> [Assignment]: In the answer, each line from the top of the material through the line that contains "root of tail: (331, 407)" is restated exactly. No picture is given again.
=== Begin Enclosure ===
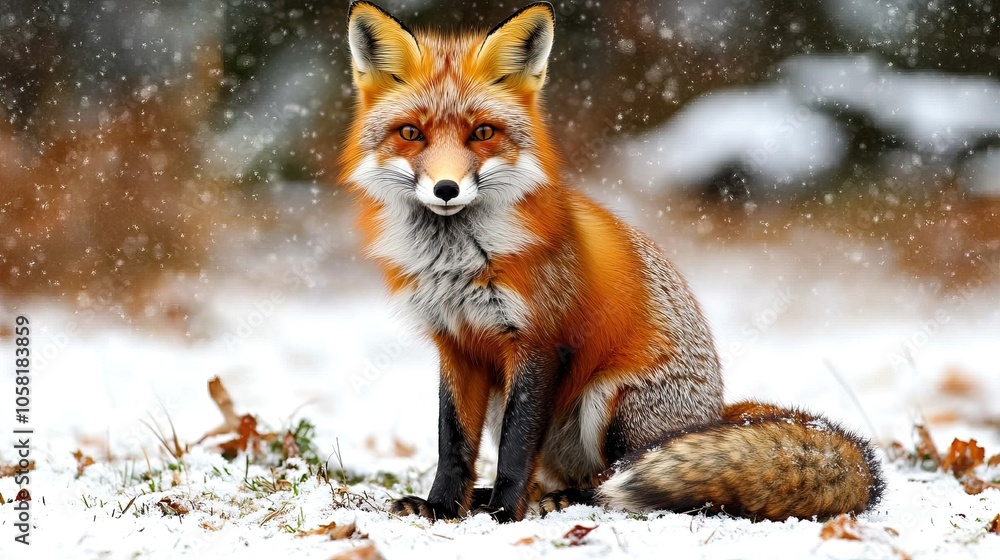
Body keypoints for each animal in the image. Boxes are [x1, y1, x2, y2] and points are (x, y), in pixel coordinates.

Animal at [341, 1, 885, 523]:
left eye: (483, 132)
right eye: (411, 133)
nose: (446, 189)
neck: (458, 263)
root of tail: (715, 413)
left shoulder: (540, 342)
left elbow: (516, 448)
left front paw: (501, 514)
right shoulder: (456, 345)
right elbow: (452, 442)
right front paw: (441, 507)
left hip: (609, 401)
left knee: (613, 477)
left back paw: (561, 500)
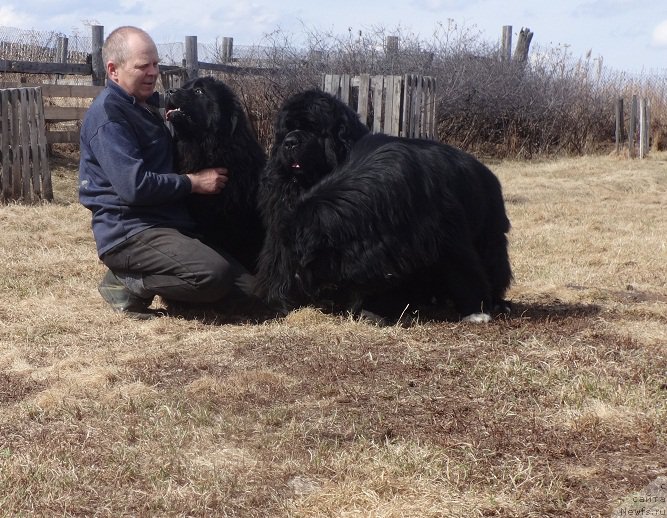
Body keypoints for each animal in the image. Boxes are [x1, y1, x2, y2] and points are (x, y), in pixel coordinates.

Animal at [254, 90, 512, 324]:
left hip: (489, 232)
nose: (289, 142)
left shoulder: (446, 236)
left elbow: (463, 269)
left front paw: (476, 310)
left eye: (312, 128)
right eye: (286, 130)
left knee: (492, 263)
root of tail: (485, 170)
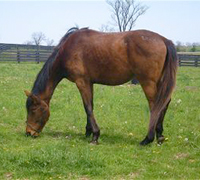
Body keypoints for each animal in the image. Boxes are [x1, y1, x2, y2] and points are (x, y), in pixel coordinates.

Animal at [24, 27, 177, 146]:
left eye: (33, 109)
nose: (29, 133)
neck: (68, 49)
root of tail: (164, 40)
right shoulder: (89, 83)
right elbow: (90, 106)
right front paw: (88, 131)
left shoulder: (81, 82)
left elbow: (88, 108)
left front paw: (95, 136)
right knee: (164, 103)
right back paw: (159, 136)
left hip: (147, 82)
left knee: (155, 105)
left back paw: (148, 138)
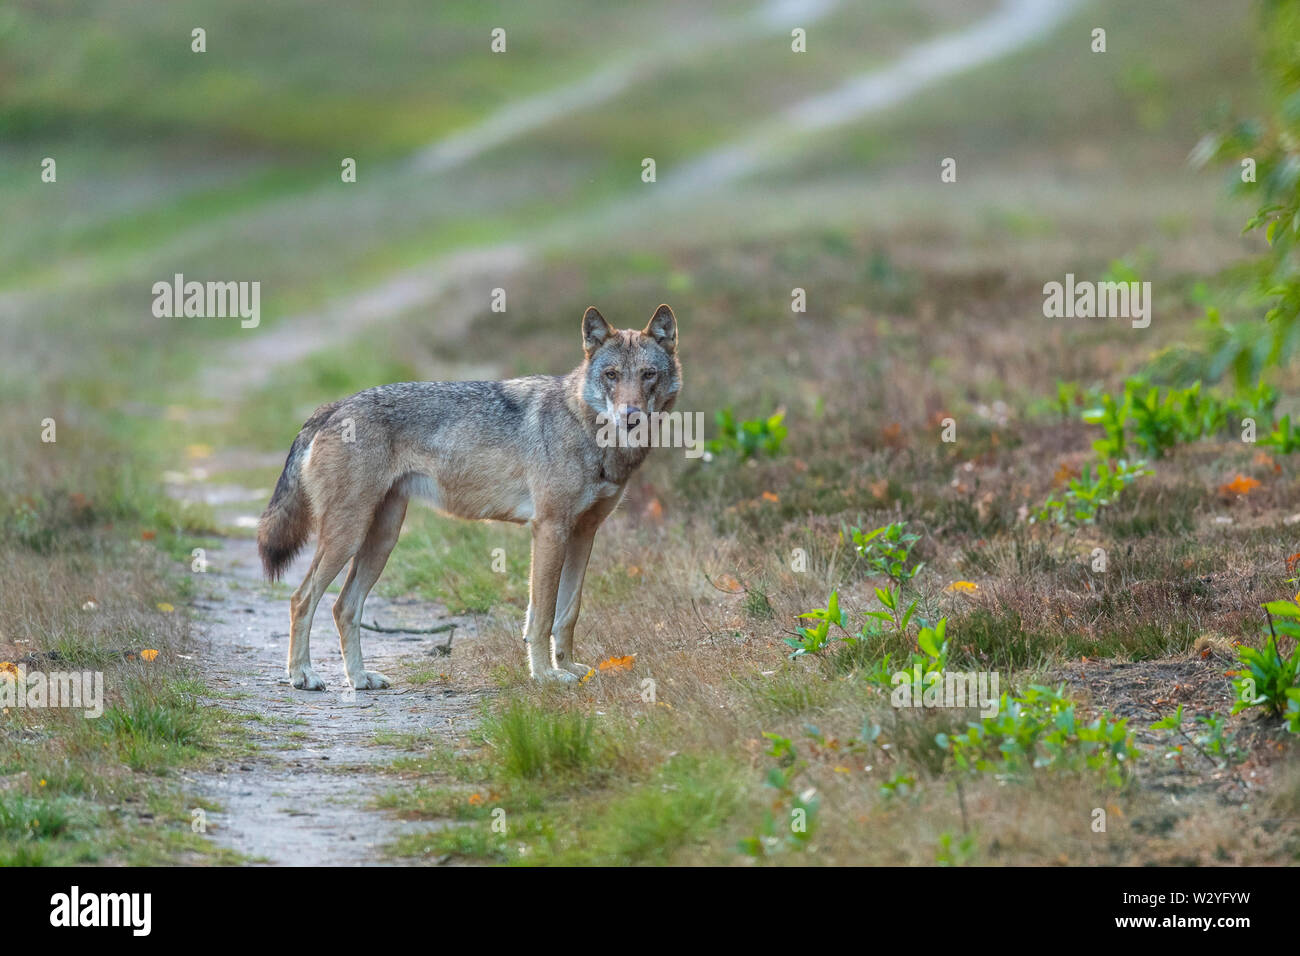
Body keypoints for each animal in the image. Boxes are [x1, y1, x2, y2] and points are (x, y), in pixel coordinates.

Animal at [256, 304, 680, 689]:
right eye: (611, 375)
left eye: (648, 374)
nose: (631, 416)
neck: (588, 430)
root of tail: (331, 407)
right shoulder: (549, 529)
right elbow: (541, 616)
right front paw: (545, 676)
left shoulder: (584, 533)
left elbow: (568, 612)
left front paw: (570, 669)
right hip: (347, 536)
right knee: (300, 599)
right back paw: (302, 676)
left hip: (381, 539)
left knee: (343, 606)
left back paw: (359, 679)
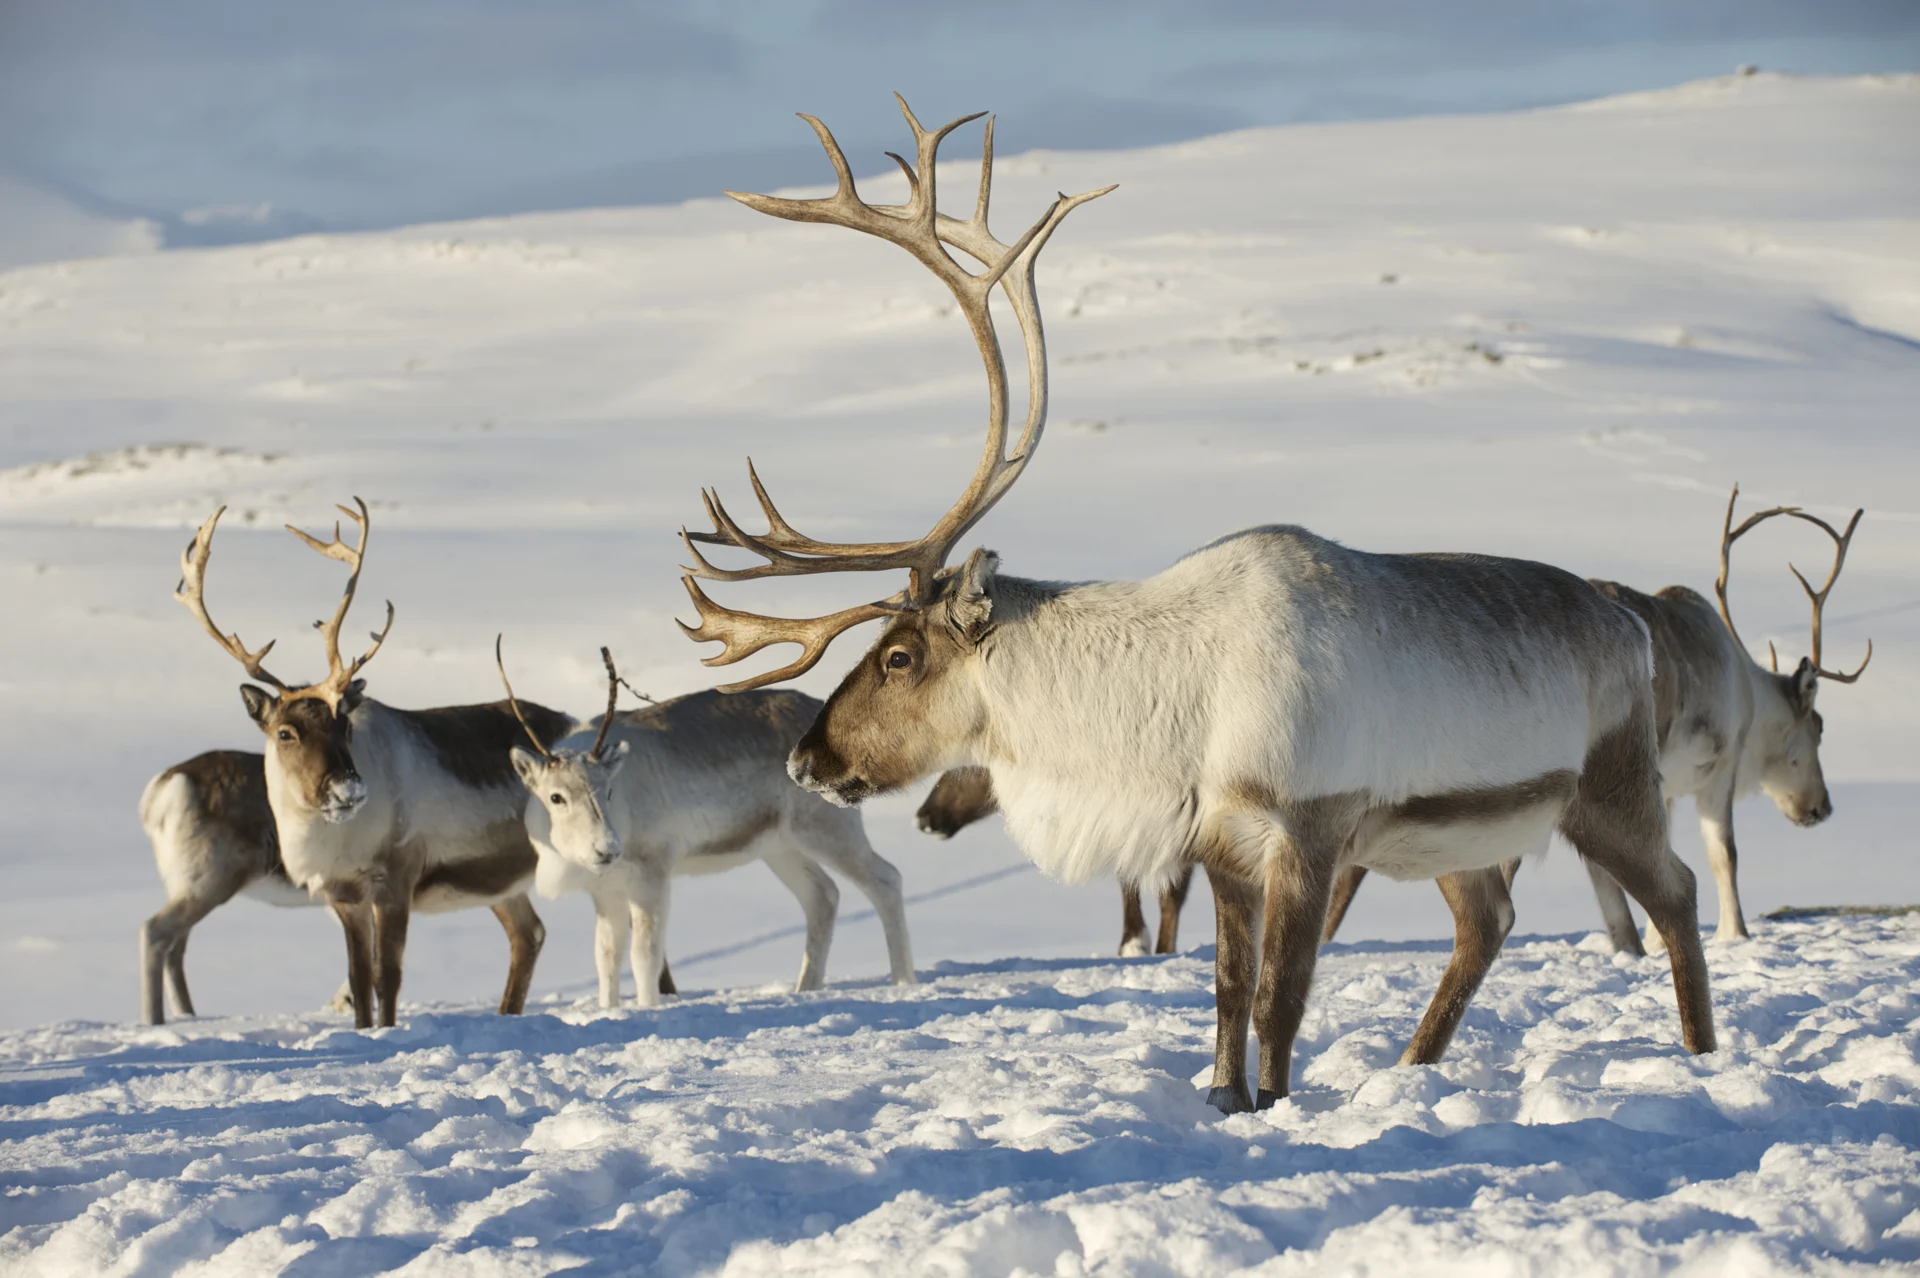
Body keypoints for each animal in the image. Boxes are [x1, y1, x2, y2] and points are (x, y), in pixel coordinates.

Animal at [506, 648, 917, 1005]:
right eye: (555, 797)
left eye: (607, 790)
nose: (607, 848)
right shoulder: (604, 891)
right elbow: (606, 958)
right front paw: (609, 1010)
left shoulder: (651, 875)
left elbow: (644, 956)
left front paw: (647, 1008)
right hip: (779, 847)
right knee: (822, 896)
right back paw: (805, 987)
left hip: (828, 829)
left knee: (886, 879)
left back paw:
=== End Enclosure ===
> [Completed exercise]:
Body keypoints for each animal in the image. Boxes are [x1, y1, x2, y2] and points are (x, y), in pixel coordinates.

Animal at [341, 1, 885, 523]:
left eye: (483, 132)
right eye: (411, 133)
nose: (446, 189)
neck: (458, 263)
root of tail: (715, 413)
left shoulder: (540, 342)
left elbow: (516, 448)
left front paw: (501, 514)
right shoulder: (456, 345)
right elbow: (452, 442)
right front paw: (441, 507)
left hip: (609, 401)
left knee: (613, 477)
left back paw: (561, 500)
Body keypoints for each animal in the image. Boxes are [x1, y1, x2, y2] and points are (x, y), in pixel coordinates.

Animal at [254, 90, 512, 324]:
left hip: (489, 232)
nose: (289, 142)
left shoulder: (446, 236)
left elbow: (463, 269)
left front paw: (476, 310)
left eye: (312, 128)
right eye: (286, 130)
left knee: (492, 263)
root of tail: (485, 170)
Body keypoints for each animal in the image. Boxes are [x1, y1, x2, y2] and points are (x, y), in pixel coordinates.

Animal at [24, 27, 177, 146]:
left eye: (33, 109)
nose: (29, 133)
neck: (68, 49)
root of tail: (164, 40)
right shoulder: (89, 83)
right elbow: (90, 106)
right front paw: (88, 131)
left shoulder: (81, 82)
left elbow: (88, 108)
left front paw: (95, 136)
right knee: (164, 103)
right back paw: (159, 136)
left hip: (147, 82)
left knee: (155, 105)
left back paw: (148, 138)
Body keypoints for each animal in the image. Boxes are [x1, y1, x2, y2] and points are (x, y), in pixel coordinates.

Animal at [256, 304, 680, 689]:
right eye: (611, 375)
left eye: (648, 374)
nose: (631, 416)
neck: (588, 430)
root of tail: (331, 407)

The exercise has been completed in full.